Matrix metalloproteinase 13 is upregulated after myocardial infarction and its depletion is beneficial for survival
H. Bräuninger1, S. Krüger1, P. M. Becher1, J. T. Neumann1, L. Bacmeister1, S. Voß1, V. Lang1, T. Zeller1, S. Lämmle2, A. El-Armouche2, P. Kirchhof1, S. Blankenberg1, D. Westermann1, D. Lindner1
1Klinik für Kardiologie, Universitäres Herz- und Gefäßzentrum Hamburg GmbH, Hamburg; 2Institut für Pharmakologie und Toxikologie, Medizinische Fakultät Carl Gustav Carus der TU Dresden, Dresden;
Cardiovascular diseases such as myocardial infarction (MI) remaining a leading cause of death in the world. Matrix metalloproteinases (MMPs) are not only essential for the cleavage of collagen but are also modifying inflammatory proteins and cytokines. Thus, MMPs are playing a substantial role in the context of inflammatory and fibrotic processes in tissue remodelling after MI.

Mmp13 the highest expressed collagenase in the murine left ventricle (LV). Previous results of our group revealed, highly elevated Mmp13 levels in the LV 5d as well as 28d post MI in mice. Therefore, the aim of this study was to characterize the role of MMP13 in MI and to evaluate its potential for treatment options. The functional homologue of Mmp13 in humans is MMP1. Single nucleotide polymorphisms (SNPs) in the promotor region of MMP1 can lead to alterations of gene expression levels. Therefore, we analysed the genotype of the BACC cohort containing approximately 2000 patients who presented with suspected myocardial infarction, to reveal associations with the development of MI and outcome after MI.

To determine the cellular origin of elevated Mmp13 in the LV after MI, Mmp13 expression in different cardiac cell types was accessed at a quiescent stage and under ischaemic conditions. Furthermore, MMP13-knockout (KO) mice were compared to wildtype (WT) littermates after induction of MI. Gene expression analysis and histological staining were performed 1, 5 and 28d post MI, to analyse fibrosis and inflammation. In addition, cardiac function of WT and MMP13-KO mice was accessed 28d post MI via hemodynamic measurements. For the human cohort study, two patient groups (non-MI and MI) were restricted out of the BACC cohort at the University Heart and Vascular Centre Hamburg. In these groups, genotypes for 3 SNPs were distinguished. Hazard ratios adjusted to age and male sex were assessed, to evaluate risk for MI and risk for death after MI in dependency of the allele.

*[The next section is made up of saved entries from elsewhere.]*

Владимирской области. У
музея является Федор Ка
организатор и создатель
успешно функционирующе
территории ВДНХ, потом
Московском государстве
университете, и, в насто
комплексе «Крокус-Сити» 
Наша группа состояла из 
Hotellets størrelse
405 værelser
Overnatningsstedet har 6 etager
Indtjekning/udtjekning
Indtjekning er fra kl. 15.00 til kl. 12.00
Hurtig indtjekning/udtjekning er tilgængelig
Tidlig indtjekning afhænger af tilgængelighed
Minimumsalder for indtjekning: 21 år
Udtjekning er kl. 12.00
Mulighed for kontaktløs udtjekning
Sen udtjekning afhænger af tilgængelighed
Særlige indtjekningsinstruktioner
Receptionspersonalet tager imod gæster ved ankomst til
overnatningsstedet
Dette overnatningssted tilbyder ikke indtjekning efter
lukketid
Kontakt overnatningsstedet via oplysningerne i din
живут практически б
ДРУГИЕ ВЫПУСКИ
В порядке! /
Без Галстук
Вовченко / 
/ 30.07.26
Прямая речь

At a quiescent stage, cardiac fibroblasts express more Mmp13 than cardiomyocytes or immune cells. After activation with ischeamic secretome of cardiomyocytes, the Mmp13 expression of macrophages (6.6-fold to control; p=0.0286) and fibroblasts (4.9-fold; p=0.0079) was significantly increased, while the Mmp13 expression of leucocytes was unaltered. Under stimulation with ischaemic secretome of fibroblasts, Mmp13 expression of macrophages (4.3-fold; p=0.0286) and leukocytes (2.3-fold; p=0.0260) was significantly elevated, while the Mmp13 expression of cardiomyocytes was again unaltered. Comparing MMP13-KO and WT mice after induction of MI, we found a striking difference in the survival rate of both groups. While the survival of WT mice was about 50%, very few KO mice died after MI (p=0.0107). Moreover, MMP13-KO-mice showed benefits in cardiac function compared to WT littermates 28d post MI. In the human cohort, risk for death was significantly altered between the genotypes in 2 of 3 investigated SNPs, indicating a role of MMP1 in the remodelling process after MI.

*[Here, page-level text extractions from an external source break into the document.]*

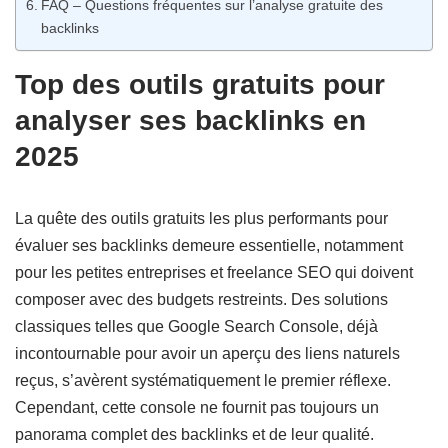
FAQ – Questions fréquentes sur l’analyse gratuite des
backlinks
Top des outils gratuits pour
analyser ses backlinks en
2025
La quête des outils gratuits les plus performants pour
évaluer ses backlinks demeure essentielle, notamment
pour les petites entreprises et freelance SEO qui doivent
composer avec des budgets restreints. Des solutions
classiques telles que Google Search Console, déjà
incontournable pour avoir un aperçu des liens naturels
reçus, s’avèrent systématiquement le premier réflexe.
Cependant, cette console ne fournit pas toujours un
panorama complet des backlinks et de leur qualité.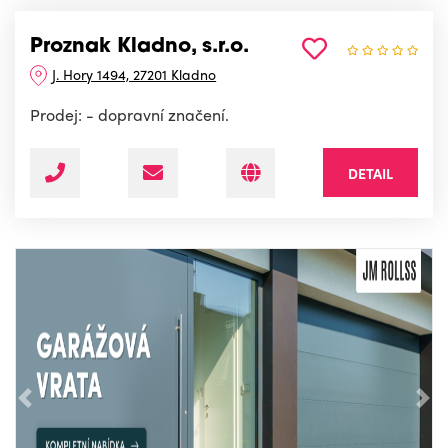
Proznak Kladno, s.r.o.
J. Hory 1494, 27201 Kladno
Prodej: - dopravní značení.
DETAIL
Předchozí
Nás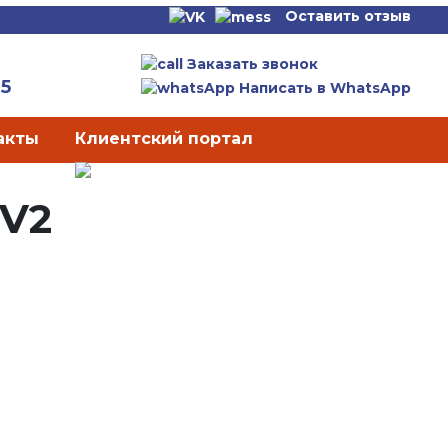
Оставить отзыв
Заказать звонок
65
Написать в WhatsApp
акты
Клиентский портал
 V2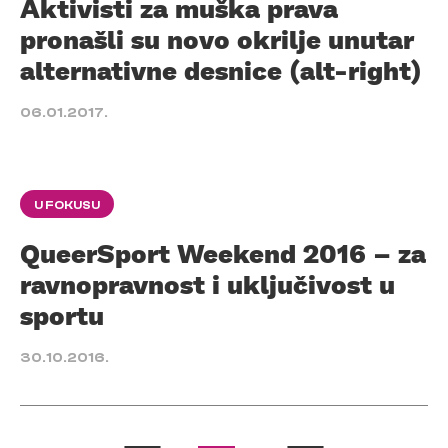
Aktivisti za muška prava
pronašli su novo okrilje unutar
alternativne desnice (alt-right)
06.01.2017.
U FOKUSU
QueerSport Weekend 2016 – za
ravnopravnost i uključivost u
sportu
30.10.2016.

High levels of Mmp13 after MI originate mainly from activated macrophages and from activated fibroblasts. The KO of MMP13 protects mice from cardiac rupture after MI and KO mice showed improved cardiac function 28d post MI compared to WT controls. Analysis of SNPs of the human homologue of Mmp13 MMP1 – revealed an association of MMP1 with remodelling processes after MI.